A degree in physics allows a student to develop very specific knowledge:

  • an understanding of the key laws of physics and how to apply them in various settings
  • an appreciation for the complementary roles that experiment and theory play in the intellectual development of the field

while strengthening more general skills:

  • a deep capacity for critical quantitative reasoning
  • the ability to formulate a scientific question or problem
  • the ability to communicate effectively

Teaching and Research Integration

There are 31 members of the physics faculty and about 100 graduate students in the department. Since we currently enroll about 15-20 new physics concentrators each year, the faculty-to-student ratio is quite high and opportunities for faculty interaction are abundant. All of the professors teach in addition to carrying out research programs, and all courses are taught by professors.
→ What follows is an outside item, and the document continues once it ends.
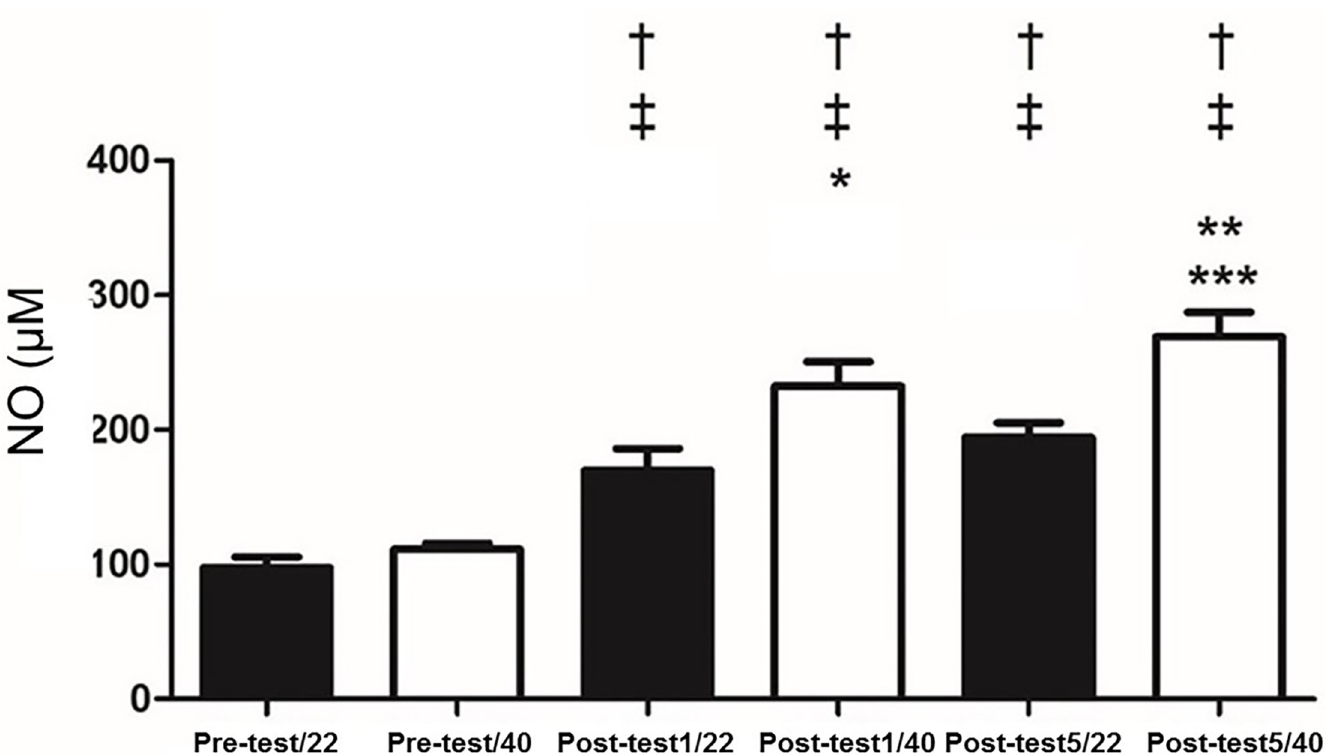
Fig 3. Salivary concentrations of nitric oxide pre-test and at one (Post-test1) and five minutes (Post-test5) after exhaustion at 22 and 40˚ C. † p < 0.05 different from Pre-test/22; ‡ p < 0.05 vs. Pre-test/40; � p < 0.05 different from Post-test1/22; �� p < 0.05 different from Post-test 1/40; ��� p < 0.05 different from Post-test 5/22.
In our labs and seminars, you will find a lively mix of faculty, graduate students and undergraduates all working together with a common love of physics. There are many outstanding research opportunities at Brown at the forefront of the most important areas of physics.

Contact the Physics Concentration Advisor or the Student Affairs Manager for additional information and answers to your questions about the concentration:

Undergraduate Concentration Advisor

Student Affairs Manager

Life After Brown

Physics provides an excellent basis for many areas of continued study (including applied mathematics, astronomy, biophysics, computer science, engineering, neuroscience and materials science) and preparation for work in a wide variety of fields (such as business and finance, industrial research, law, product development, medicine and entrepreneurship).

About two-thirds of our seniors go on to graduate study in physics or related fields at leading graduate schools, and the rest are employed by industry, consulting or financial firms, start-ups, NGOs and government.